Now we’ll solve the equations. There are several stopping conditions. The solver is relatively rapid; for this model with 7000 ruptures, we can get a good solution in a few minutes. Note that the speed of convergence is determined not only by the number of ruptures in the system, but by the nature of the constraints and how steep the gradient is. Sometimes adding constraints can cause a solution to be reached in seconds, and sometimes it can take much longer.

My recommendation is to start with a small number of iterations (~1e4), see how fast it takes and the quality of the solution, and then work up from there. The best stopping condition is the stall_val which triggers when the misfit history stops improving, but this needs to be calibrated for each problem.

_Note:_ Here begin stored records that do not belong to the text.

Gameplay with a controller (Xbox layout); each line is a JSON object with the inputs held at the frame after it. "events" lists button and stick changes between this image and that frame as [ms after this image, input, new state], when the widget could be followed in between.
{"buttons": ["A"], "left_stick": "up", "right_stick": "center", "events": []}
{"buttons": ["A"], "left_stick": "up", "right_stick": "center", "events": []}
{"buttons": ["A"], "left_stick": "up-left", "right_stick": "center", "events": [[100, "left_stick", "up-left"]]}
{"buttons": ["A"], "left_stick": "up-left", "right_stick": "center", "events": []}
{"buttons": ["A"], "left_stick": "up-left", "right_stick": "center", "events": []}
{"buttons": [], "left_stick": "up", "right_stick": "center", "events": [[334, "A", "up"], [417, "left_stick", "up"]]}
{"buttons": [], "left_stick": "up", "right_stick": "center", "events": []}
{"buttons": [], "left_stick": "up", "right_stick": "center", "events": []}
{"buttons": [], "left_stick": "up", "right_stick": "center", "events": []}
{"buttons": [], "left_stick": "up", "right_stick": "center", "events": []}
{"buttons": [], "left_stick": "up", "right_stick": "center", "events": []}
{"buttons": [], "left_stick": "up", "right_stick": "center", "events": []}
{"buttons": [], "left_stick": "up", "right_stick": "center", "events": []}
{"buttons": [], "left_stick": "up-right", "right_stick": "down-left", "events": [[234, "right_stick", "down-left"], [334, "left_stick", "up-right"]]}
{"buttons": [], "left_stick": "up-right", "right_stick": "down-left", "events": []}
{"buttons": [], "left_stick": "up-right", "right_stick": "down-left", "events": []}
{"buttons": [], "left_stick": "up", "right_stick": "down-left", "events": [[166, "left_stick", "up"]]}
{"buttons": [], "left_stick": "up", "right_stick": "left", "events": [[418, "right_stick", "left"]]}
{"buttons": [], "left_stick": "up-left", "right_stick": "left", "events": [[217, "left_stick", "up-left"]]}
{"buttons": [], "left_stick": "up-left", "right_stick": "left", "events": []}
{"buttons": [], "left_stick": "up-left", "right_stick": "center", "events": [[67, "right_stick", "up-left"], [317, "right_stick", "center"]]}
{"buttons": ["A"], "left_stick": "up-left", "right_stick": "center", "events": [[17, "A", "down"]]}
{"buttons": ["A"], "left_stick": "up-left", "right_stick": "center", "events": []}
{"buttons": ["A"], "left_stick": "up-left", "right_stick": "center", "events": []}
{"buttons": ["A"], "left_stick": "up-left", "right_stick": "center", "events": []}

Here we’re using 200,000 iterations, which takes a few minutes on a modern laptop.

[12]:
logging.info("Solving")
rup_rates, misfit_history = solve_nnls_pg(
    lhs,
    rhs,
    weights=err,
    max_iters=int(2e5),
    accept_grad=-1, # continue to completion of iterations
    accept_norm=-1, # continue to completion of iterations
    stall_val=1e-6, # continue until solutions is pretty stable
)
rup_rates = pd.Series(rup_rates, index=rup_set.index)
logging.info("Done solving")
21-Mar-26 07:02:00 - Solving
21-Mar-26 07:05:37 - Done solving

Now we’re done and we can set the rates.

[13]:
rup_set["occurrence_rate"] = rup_rates

Let’s look at the results:

[14]:
plt.figure()
plot_soln_slip_rates(
    rup_rates,
    fault_network['subfault_df'].net_slip_rate,
    lhs,
    errs=fault_network["subfault_df"].net_slip_rate_err,
    units="mm/yr",
)
plt.title("Observed and modeled slip rates")
[14]:
Text(0.5, 1.0, 'Observed and modeled slip rates')
../../../_images/contents_fnm_docs_tutorials_atf_fermi_tutorial_31_1.png
[15]:
plt.figure()
plot_mfd(model_abs_mfd, label="Model MFD")
plot_soln_mfd(rup_rates.values, rups, label="Solution MFD")
plt.legend(loc="lower left")
plt.title("Solution MFD")
[15]:
Text(0.5, 1.0, 'Solution MFD')
../../../_images/contents_fnm_docs_tutorials_atf_fermi_tutorial_32_1.png
[16]:
plt.figure()
plt.semilogy(misfit_history)
plt.title("Solution misfit history")
[16]:
Text(0.5, 1.0, 'Solution misfit history')
../../../_images/contents_fnm_docs_tutorials_atf_fermi_tutorial_33_1.png

Writing the results to an OpenQuake source

[17]:
mfs = make_multifault_source(
    fault_network,
    source_id='atf_qilian',
    name="Altyn Tagh--Qilian Shan faults",
    ruptures_for_output='all', #use 'filtered' if you filtered by plausibility
    rupture_occurrence_rates=rup_rates,
)

write_multifault_source(".", mfs)